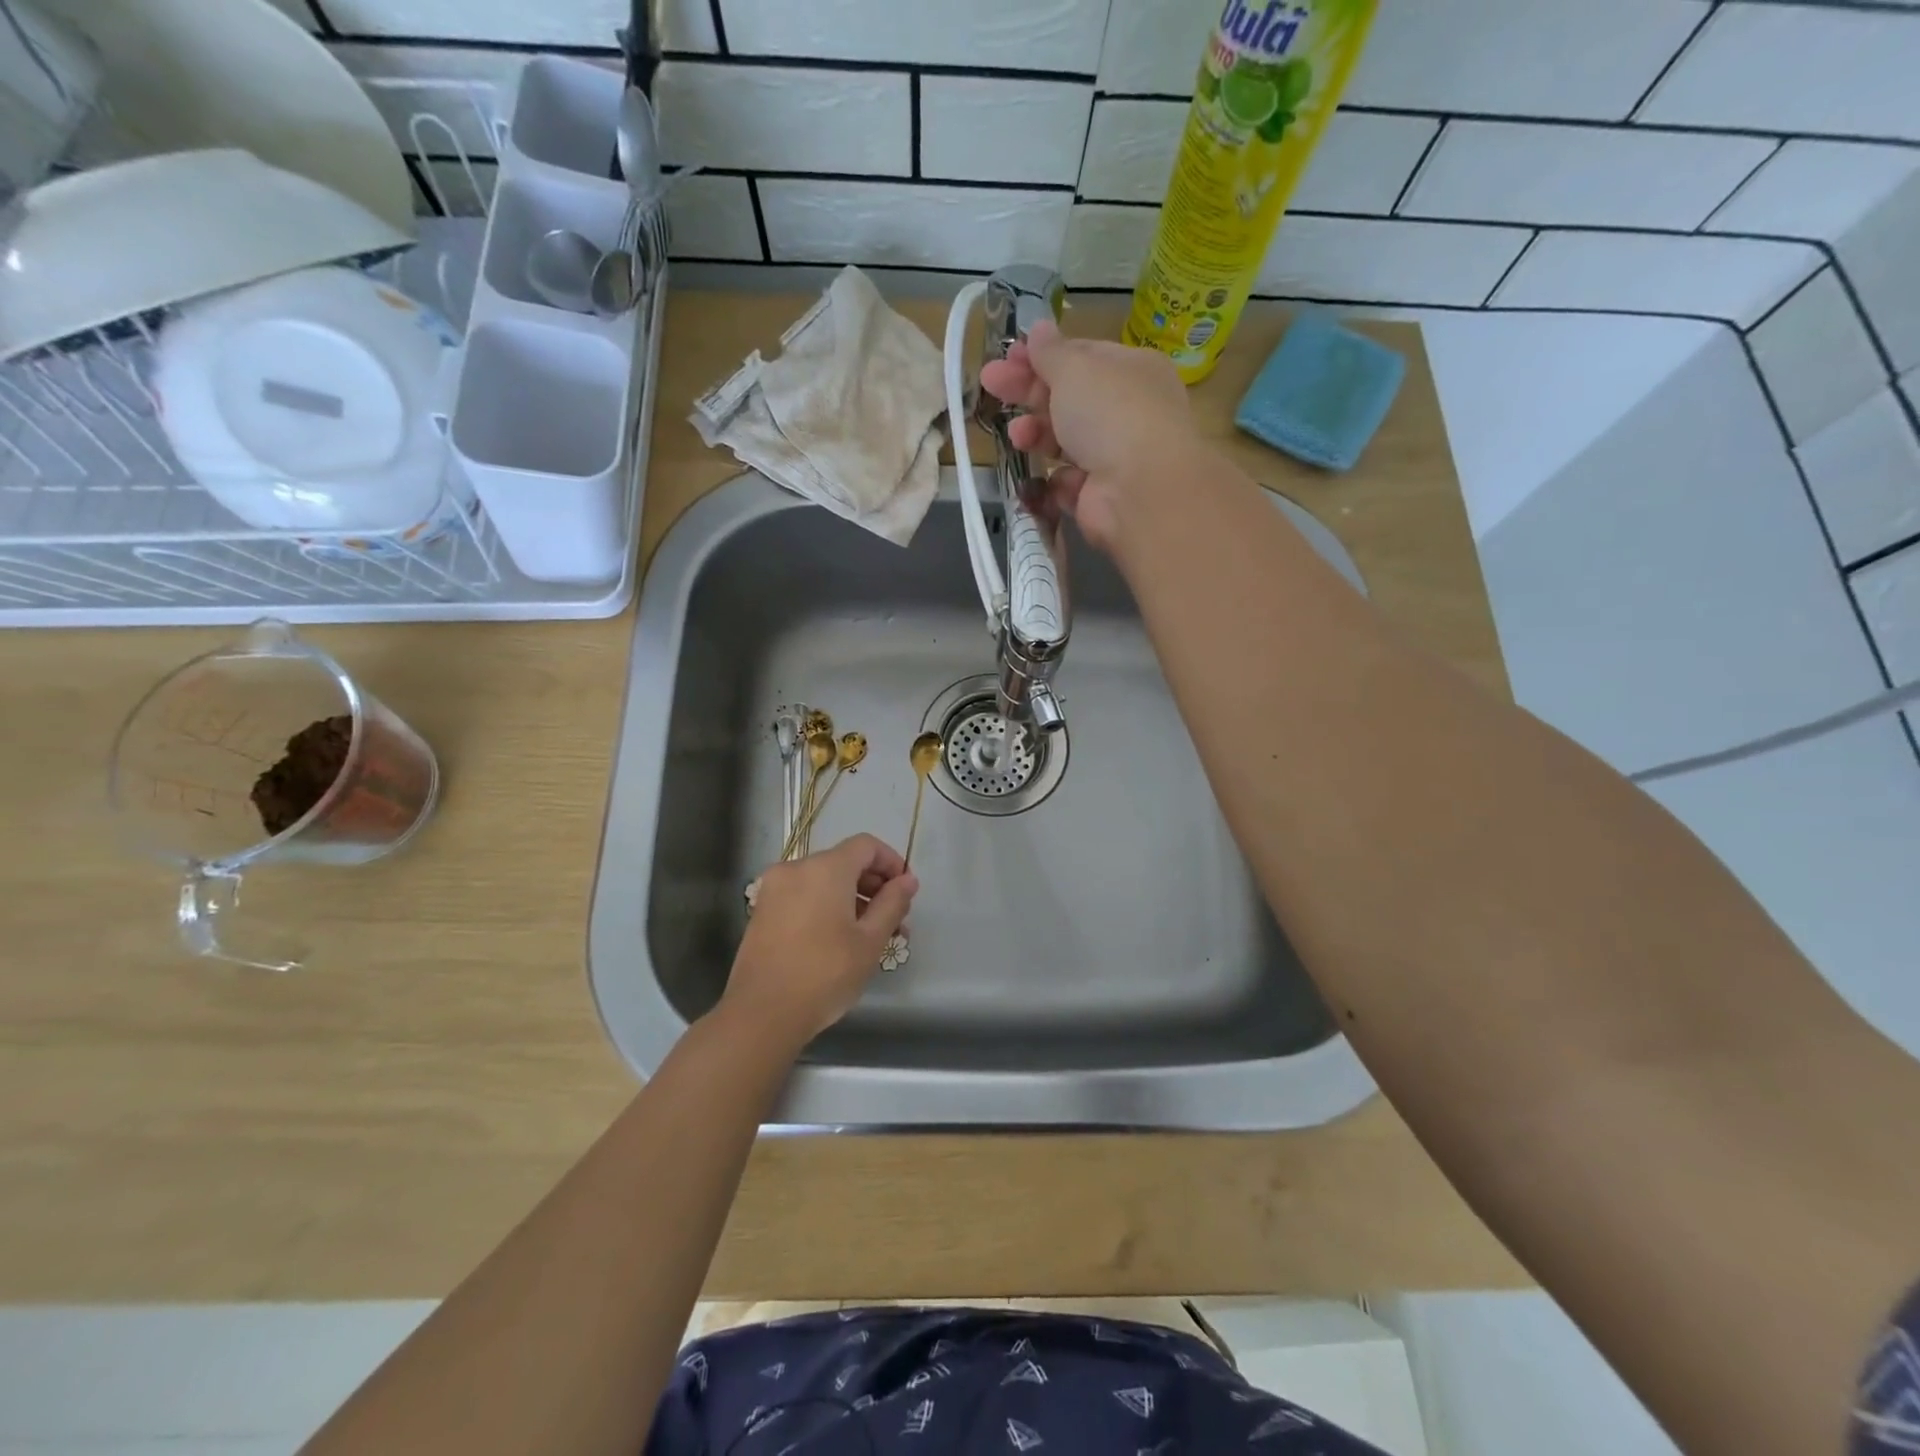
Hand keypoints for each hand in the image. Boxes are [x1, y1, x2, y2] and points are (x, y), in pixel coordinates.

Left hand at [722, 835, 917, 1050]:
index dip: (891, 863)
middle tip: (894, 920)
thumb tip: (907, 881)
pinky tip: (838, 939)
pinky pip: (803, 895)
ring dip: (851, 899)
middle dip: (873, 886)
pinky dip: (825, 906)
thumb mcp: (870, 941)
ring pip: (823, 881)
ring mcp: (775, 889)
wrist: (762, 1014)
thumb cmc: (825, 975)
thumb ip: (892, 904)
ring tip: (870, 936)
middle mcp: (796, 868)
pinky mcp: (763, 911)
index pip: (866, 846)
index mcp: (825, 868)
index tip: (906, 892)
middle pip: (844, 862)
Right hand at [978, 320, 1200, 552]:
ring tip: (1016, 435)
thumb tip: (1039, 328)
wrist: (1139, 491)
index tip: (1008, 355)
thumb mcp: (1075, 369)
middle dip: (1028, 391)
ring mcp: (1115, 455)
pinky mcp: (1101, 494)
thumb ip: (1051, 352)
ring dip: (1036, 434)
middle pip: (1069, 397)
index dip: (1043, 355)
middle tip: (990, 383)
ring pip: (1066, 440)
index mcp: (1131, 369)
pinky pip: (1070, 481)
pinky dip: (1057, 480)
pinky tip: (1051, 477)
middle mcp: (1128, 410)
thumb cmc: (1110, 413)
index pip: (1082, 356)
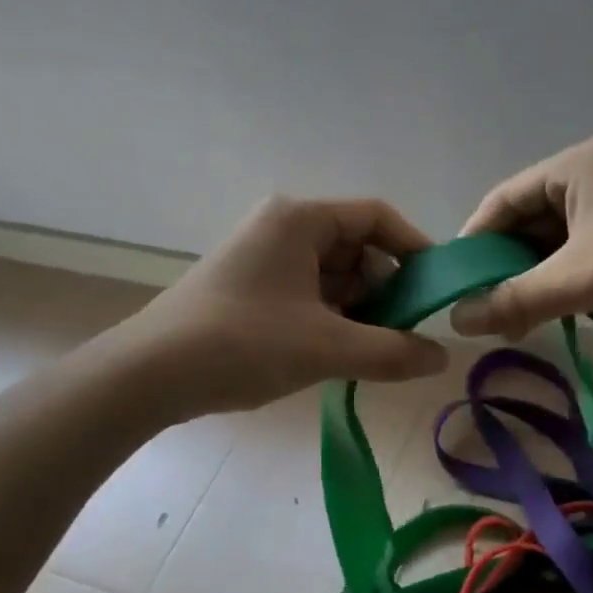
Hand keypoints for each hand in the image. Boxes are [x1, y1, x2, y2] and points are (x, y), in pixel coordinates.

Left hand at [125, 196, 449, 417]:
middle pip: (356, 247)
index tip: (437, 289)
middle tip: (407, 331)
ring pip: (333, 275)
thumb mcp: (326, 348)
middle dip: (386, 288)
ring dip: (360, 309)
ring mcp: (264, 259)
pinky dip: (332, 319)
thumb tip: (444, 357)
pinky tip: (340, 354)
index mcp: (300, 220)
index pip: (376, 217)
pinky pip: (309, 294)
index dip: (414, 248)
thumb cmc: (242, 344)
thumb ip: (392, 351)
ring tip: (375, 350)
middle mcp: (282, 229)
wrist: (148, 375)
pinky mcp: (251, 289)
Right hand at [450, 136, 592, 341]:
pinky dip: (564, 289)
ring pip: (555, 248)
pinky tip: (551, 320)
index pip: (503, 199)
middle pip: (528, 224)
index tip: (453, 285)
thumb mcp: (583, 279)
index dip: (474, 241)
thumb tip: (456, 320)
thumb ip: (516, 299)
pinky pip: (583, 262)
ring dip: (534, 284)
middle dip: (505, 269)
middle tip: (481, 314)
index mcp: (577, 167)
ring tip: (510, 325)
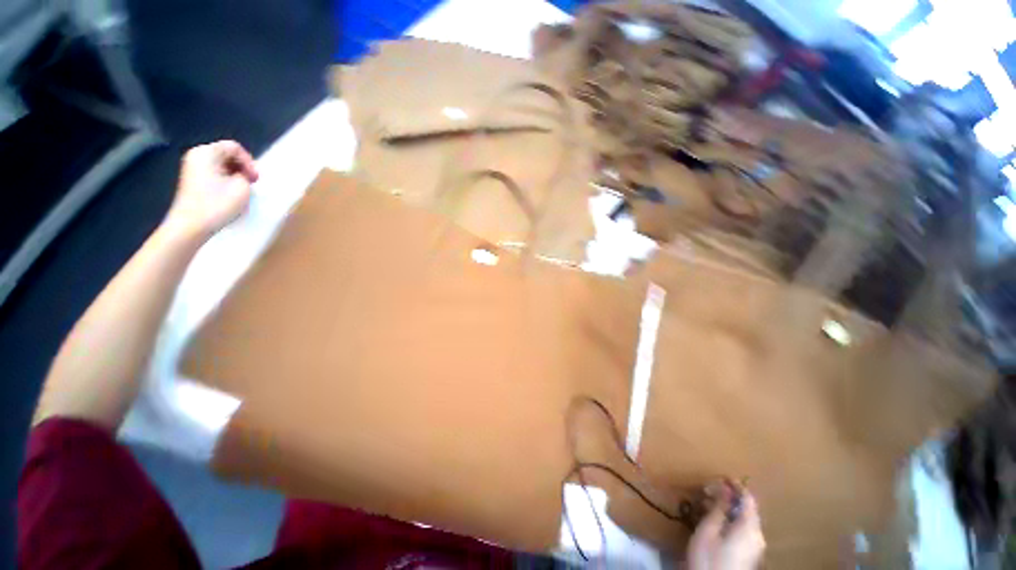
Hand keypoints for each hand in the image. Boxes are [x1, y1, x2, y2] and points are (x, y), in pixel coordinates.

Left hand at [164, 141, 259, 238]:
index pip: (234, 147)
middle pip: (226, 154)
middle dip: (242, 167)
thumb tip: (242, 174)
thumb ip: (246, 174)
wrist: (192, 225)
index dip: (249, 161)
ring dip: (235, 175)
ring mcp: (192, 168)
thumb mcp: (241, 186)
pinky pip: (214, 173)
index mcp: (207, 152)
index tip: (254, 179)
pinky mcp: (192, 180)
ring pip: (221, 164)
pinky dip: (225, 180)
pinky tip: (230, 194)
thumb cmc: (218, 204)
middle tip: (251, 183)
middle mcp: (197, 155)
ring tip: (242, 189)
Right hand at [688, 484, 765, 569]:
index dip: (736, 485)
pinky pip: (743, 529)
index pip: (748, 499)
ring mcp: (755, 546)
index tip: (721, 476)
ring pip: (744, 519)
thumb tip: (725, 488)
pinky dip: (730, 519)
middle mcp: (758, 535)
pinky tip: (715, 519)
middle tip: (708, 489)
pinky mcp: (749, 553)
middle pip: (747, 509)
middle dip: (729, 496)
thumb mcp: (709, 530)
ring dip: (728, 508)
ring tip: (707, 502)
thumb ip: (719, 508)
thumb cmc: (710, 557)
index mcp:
──────
* Task goal *
Leave the pictures out and output exactly the lines above, from the start of the listing through the line with "middle pip: (356, 247)".

* Task output *
Hand keypoints for each hand in the image. Boxes are [x1, y1, x2, y2] and points are (x, y), in pixel coordinates.

Left hand at [722, 835, 917, 1050]:
index dip: (891, 863)
middle tip: (894, 920)
thumb tip: (907, 881)
pinky tip: (838, 939)
pinky pip: (803, 895)
ring dip: (851, 899)
middle dip: (873, 886)
pinky dip: (825, 906)
thumb mcp: (870, 941)
ring pip: (823, 881)
ring mcp: (775, 889)
wrist: (762, 1014)
thumb cmc: (825, 975)
thumb ip: (892, 904)
ring tip: (870, 936)
middle mcp: (796, 868)
pinky mcp: (763, 911)
index pip: (866, 846)
index mcp: (825, 868)
index tip: (906, 892)
middle pip: (844, 862)
Right hand at [978, 320, 1200, 552]:
ring tip: (1016, 435)
thumb tip: (1039, 328)
wrist: (1139, 491)
index tip: (1008, 355)
thumb mcp: (1075, 369)
middle dip: (1028, 391)
ring mcp: (1115, 455)
pinky mcp: (1101, 494)
thumb ip: (1051, 352)
ring dip: (1036, 434)
middle pip: (1069, 397)
index dip: (1043, 355)
middle tip: (990, 383)
ring pip: (1066, 440)
index mcp: (1131, 369)
pinky pip: (1070, 481)
pinky dip: (1057, 480)
pinky tip: (1051, 477)
middle mcp: (1128, 410)
thumb cmc: (1110, 413)
index pip: (1082, 356)
Hand keypoints for each hand in the image. Boxes are [x1, y1, x2, y2] and points are (x, y), in pixel coordinates.

Left hand at [125, 196, 449, 417]:
middle pip: (356, 247)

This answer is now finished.